# Record extracts

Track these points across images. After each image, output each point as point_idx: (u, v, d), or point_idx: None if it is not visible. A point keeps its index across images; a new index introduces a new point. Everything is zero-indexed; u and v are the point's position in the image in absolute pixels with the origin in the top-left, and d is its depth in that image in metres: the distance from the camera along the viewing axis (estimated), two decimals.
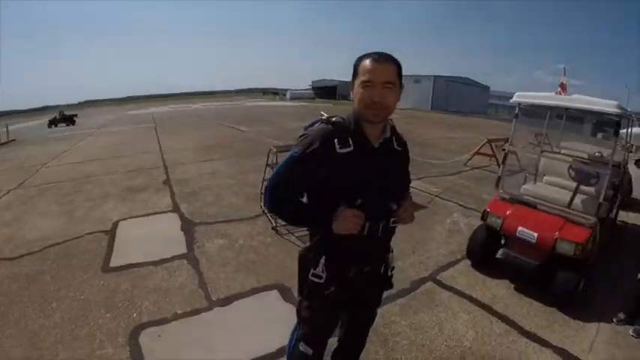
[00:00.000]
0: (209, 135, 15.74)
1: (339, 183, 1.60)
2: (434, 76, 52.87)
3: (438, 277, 4.05)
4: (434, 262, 4.39)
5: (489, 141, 10.59)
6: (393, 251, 1.92)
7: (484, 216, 4.19)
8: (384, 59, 1.53)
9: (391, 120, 1.75)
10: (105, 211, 6.24)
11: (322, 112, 1.71)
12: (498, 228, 3.99)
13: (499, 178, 4.47)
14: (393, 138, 1.73)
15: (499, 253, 4.11)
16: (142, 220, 5.80)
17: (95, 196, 7.13)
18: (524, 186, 4.79)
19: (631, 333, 3.25)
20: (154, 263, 4.32)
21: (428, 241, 4.94)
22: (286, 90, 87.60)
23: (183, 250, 4.64)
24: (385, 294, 3.55)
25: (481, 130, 19.96)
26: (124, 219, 5.81)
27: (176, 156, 11.00)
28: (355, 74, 1.58)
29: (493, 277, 4.08)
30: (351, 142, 1.59)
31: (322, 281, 1.74)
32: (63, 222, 5.82)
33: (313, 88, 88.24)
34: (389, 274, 1.91)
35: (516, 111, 4.50)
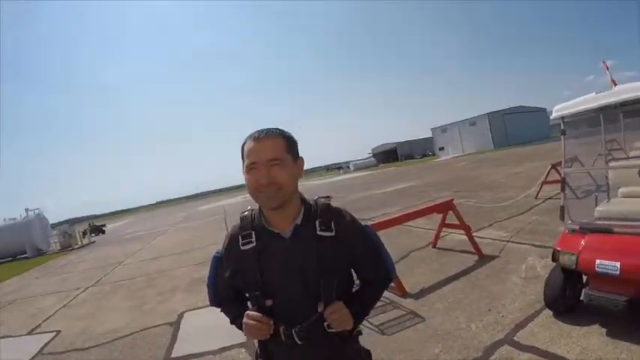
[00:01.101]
0: None
1: (243, 283, 1.47)
2: (487, 114, 51.91)
3: (515, 338, 3.47)
4: (510, 319, 3.83)
5: (554, 166, 9.87)
6: None
7: (555, 256, 3.64)
8: (264, 136, 1.37)
9: (328, 197, 1.52)
10: (173, 303, 6.56)
11: (249, 207, 1.54)
12: (574, 266, 3.41)
13: (562, 208, 3.91)
14: (317, 223, 1.43)
15: (582, 295, 3.45)
16: (206, 310, 5.85)
17: (165, 290, 7.59)
18: (597, 208, 4.14)
19: None
20: (214, 352, 4.36)
21: (503, 295, 4.39)
22: (349, 162, 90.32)
23: (242, 338, 4.52)
24: None
25: (547, 155, 18.82)
26: (190, 310, 6.02)
27: None
28: (242, 158, 1.42)
29: (580, 324, 3.41)
30: (254, 236, 1.43)
31: None
32: (132, 316, 6.25)
33: (374, 155, 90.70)
34: None
35: (562, 127, 4.09)
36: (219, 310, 1.66)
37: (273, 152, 1.35)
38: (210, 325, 5.17)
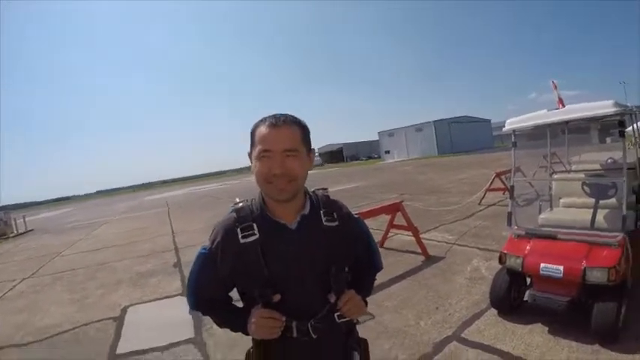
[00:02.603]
0: (220, 213, 15.94)
1: (247, 278, 1.34)
2: (433, 121, 53.93)
3: (463, 335, 3.64)
4: (457, 317, 4.02)
5: (498, 174, 10.47)
6: (360, 349, 1.52)
7: (502, 258, 3.87)
8: (282, 122, 1.30)
9: (326, 189, 1.50)
10: (116, 297, 6.26)
11: (236, 199, 1.45)
12: (520, 269, 3.66)
13: (509, 215, 4.14)
14: (321, 212, 1.41)
15: (526, 296, 3.73)
16: (151, 305, 5.71)
17: (107, 283, 7.21)
18: (540, 216, 4.41)
19: None
20: (161, 349, 4.19)
21: (450, 295, 4.59)
22: None
23: (190, 334, 4.44)
24: None
25: (490, 164, 19.89)
26: (134, 304, 5.78)
27: (187, 238, 11.03)
28: (252, 144, 1.34)
29: (524, 323, 3.64)
30: (255, 228, 1.33)
31: None
32: (74, 309, 5.91)
33: (320, 155, 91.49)
34: None
35: (512, 139, 4.33)
36: (171, 305, 1.48)
37: (291, 142, 1.29)
38: (156, 321, 5.06)
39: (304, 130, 1.36)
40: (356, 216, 1.57)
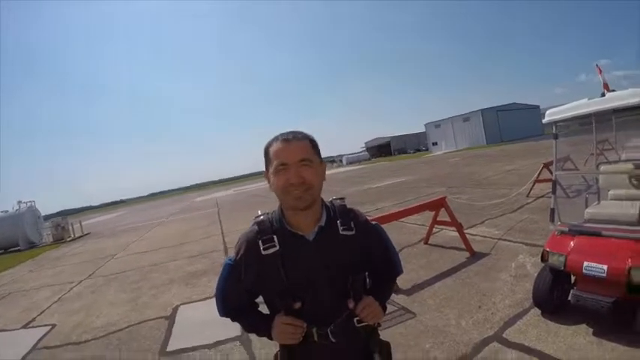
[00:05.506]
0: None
1: (269, 287, 1.46)
2: (481, 110, 52.19)
3: (504, 335, 3.55)
4: (499, 316, 3.92)
5: (546, 165, 10.01)
6: (382, 352, 1.57)
7: (544, 256, 3.72)
8: (293, 137, 1.40)
9: (343, 199, 1.58)
10: (168, 297, 6.59)
11: (258, 211, 1.56)
12: (562, 267, 3.49)
13: (552, 211, 3.97)
14: (338, 222, 1.48)
15: (570, 296, 3.54)
16: (202, 304, 5.96)
17: (159, 284, 7.59)
18: (586, 210, 4.16)
19: None
20: (209, 346, 4.40)
21: (493, 293, 4.48)
22: (342, 156, 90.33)
23: (237, 332, 4.57)
24: None
25: (539, 153, 19.05)
26: (185, 303, 6.07)
27: (236, 237, 11.20)
28: (268, 161, 1.43)
29: (568, 324, 3.48)
30: (276, 240, 1.42)
31: None
32: (127, 309, 6.29)
33: (367, 149, 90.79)
34: None
35: (554, 131, 4.16)
36: (215, 308, 1.61)
37: (303, 153, 1.38)
38: (205, 319, 5.23)
39: (313, 144, 1.46)
40: (373, 223, 1.63)
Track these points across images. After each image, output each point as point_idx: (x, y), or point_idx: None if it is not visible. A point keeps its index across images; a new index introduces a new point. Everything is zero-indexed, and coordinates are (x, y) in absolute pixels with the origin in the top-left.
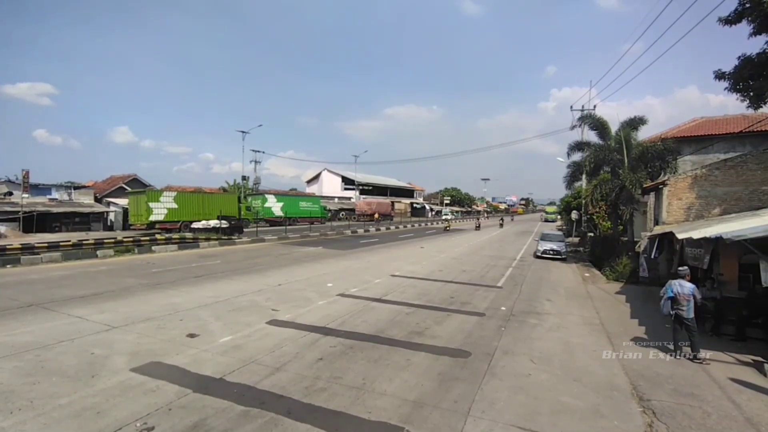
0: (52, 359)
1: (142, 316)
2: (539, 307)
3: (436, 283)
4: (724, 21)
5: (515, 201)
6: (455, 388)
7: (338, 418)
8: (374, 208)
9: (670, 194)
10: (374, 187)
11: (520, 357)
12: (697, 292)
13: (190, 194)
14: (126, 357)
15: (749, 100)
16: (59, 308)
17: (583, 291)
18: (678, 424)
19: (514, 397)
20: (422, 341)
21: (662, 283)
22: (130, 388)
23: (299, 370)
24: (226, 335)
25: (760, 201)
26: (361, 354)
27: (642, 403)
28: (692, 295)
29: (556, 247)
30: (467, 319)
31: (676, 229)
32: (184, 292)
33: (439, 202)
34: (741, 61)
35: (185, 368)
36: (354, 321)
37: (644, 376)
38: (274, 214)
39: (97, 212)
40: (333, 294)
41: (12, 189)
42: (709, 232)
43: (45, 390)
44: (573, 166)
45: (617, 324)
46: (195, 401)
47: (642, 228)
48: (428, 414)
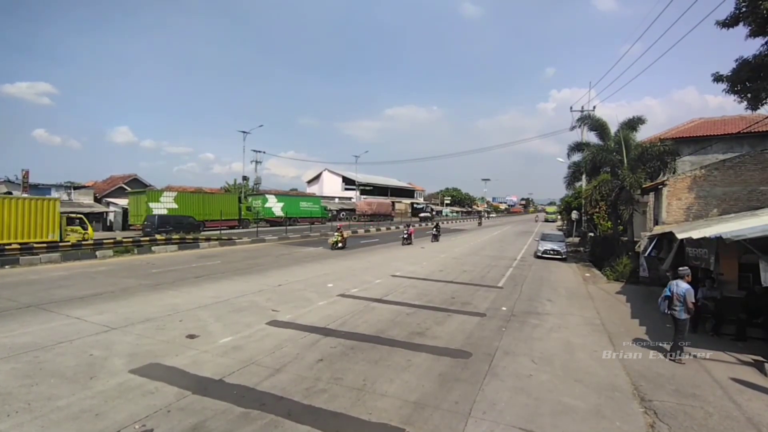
0: (50, 361)
1: (141, 317)
2: (540, 308)
3: (437, 283)
4: (721, 24)
5: (515, 201)
6: (456, 389)
7: (339, 420)
8: (375, 208)
9: (670, 194)
10: (375, 188)
11: (521, 357)
12: (689, 295)
13: (190, 194)
14: (125, 358)
15: (747, 102)
16: (58, 309)
17: (584, 291)
18: (680, 424)
19: (515, 398)
20: (423, 342)
21: (663, 284)
22: (129, 389)
23: (299, 371)
24: (226, 336)
25: (758, 201)
26: (361, 355)
27: (643, 403)
28: (684, 297)
29: (557, 247)
30: (468, 320)
31: (676, 229)
32: (184, 293)
33: (440, 203)
34: (738, 64)
35: (185, 369)
36: (354, 321)
37: (645, 376)
38: (275, 215)
39: (96, 212)
40: (333, 294)
41: (11, 189)
42: (709, 232)
43: (43, 392)
44: (573, 166)
45: (618, 324)
46: (194, 403)
47: (642, 228)
48: (429, 415)
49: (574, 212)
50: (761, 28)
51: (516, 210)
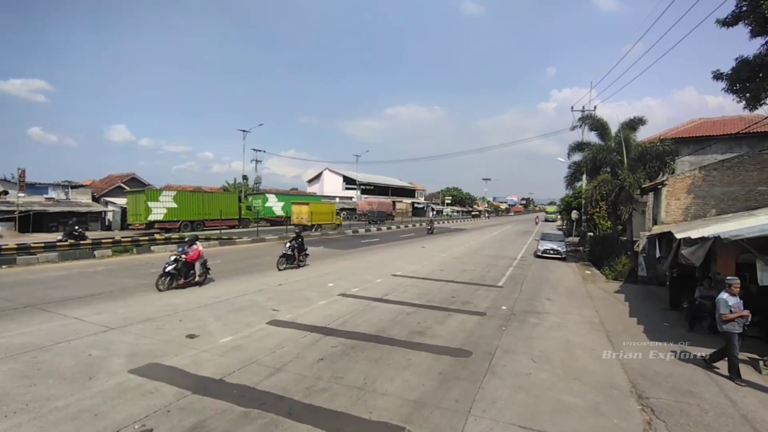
0: (48, 361)
1: (140, 317)
2: (539, 307)
3: (437, 282)
4: (721, 23)
5: (516, 201)
6: (456, 388)
7: (339, 419)
8: (376, 207)
9: (669, 194)
10: (375, 187)
11: (520, 356)
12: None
13: (189, 194)
14: (124, 358)
15: (746, 102)
16: (56, 309)
17: (583, 290)
18: (676, 421)
19: (515, 396)
20: (423, 341)
21: (661, 283)
22: (129, 389)
23: (300, 370)
24: (226, 336)
25: (756, 201)
26: (362, 354)
27: (641, 401)
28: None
29: (557, 246)
30: (468, 319)
31: (675, 228)
32: (184, 293)
33: (440, 202)
34: (738, 63)
35: (184, 369)
36: (355, 321)
37: (643, 374)
38: (275, 214)
39: (94, 212)
40: (334, 294)
41: (8, 188)
42: (707, 232)
43: (41, 392)
44: (573, 166)
45: (616, 323)
46: (194, 402)
47: (641, 228)
48: (429, 414)
49: (574, 212)
50: (762, 29)
51: (516, 210)
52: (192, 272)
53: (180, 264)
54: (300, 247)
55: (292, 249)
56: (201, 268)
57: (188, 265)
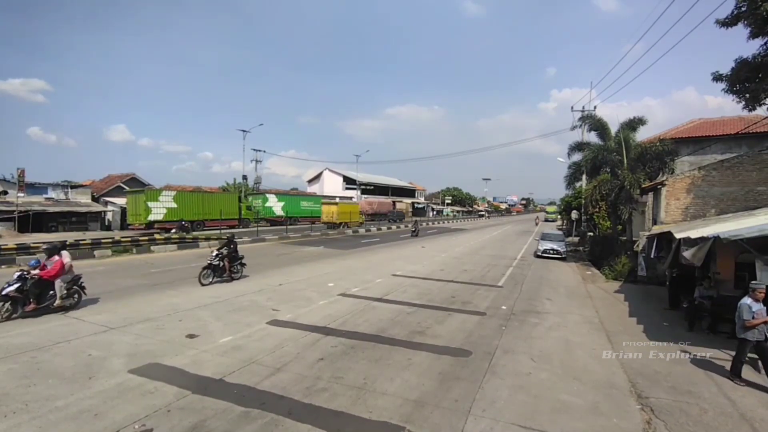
0: (48, 361)
1: (140, 317)
2: (539, 307)
3: (437, 282)
4: (721, 23)
5: (516, 201)
6: (456, 387)
7: (339, 418)
8: (376, 207)
9: (669, 194)
10: (376, 187)
11: (520, 356)
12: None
13: (189, 193)
14: (124, 358)
15: (745, 102)
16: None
17: (583, 290)
18: (675, 421)
19: (515, 396)
20: (423, 341)
21: (660, 282)
22: (129, 389)
23: (300, 370)
24: (226, 336)
25: (755, 201)
26: (362, 354)
27: (640, 400)
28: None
29: (557, 246)
30: (468, 319)
31: (674, 228)
32: (184, 293)
33: (441, 202)
34: (737, 64)
35: (184, 369)
36: (355, 321)
37: (642, 374)
38: (275, 214)
39: (94, 212)
40: (334, 294)
41: (7, 188)
42: (707, 232)
43: (41, 392)
44: (573, 166)
45: (616, 323)
46: (194, 402)
47: (641, 227)
48: (429, 413)
49: (574, 212)
50: (761, 29)
51: (517, 209)
52: (51, 293)
53: (29, 283)
54: (232, 256)
55: (220, 258)
56: (64, 289)
57: (42, 284)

# Task statement
Copy the records above exactly, beginning at the line that contains "15: (499, 253, 4.11)" and stopping after the line that contains "35: (516, 111, 4.50)".

# Answer for this exercise
15: (499, 253, 4.11)
16: (142, 220, 5.80)
17: (95, 196, 7.13)
18: (524, 186, 4.79)
19: (631, 333, 3.25)
20: (154, 263, 4.32)
21: (428, 241, 4.94)
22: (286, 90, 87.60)
23: (183, 250, 4.64)
24: (385, 294, 3.55)
25: (481, 130, 19.96)
26: (124, 219, 5.81)
27: (176, 156, 11.00)
28: (355, 74, 1.58)
29: (493, 277, 4.08)
30: (351, 142, 1.59)
31: (322, 281, 1.74)
32: (63, 222, 5.82)
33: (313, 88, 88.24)
34: (389, 274, 1.91)
35: (516, 111, 4.50)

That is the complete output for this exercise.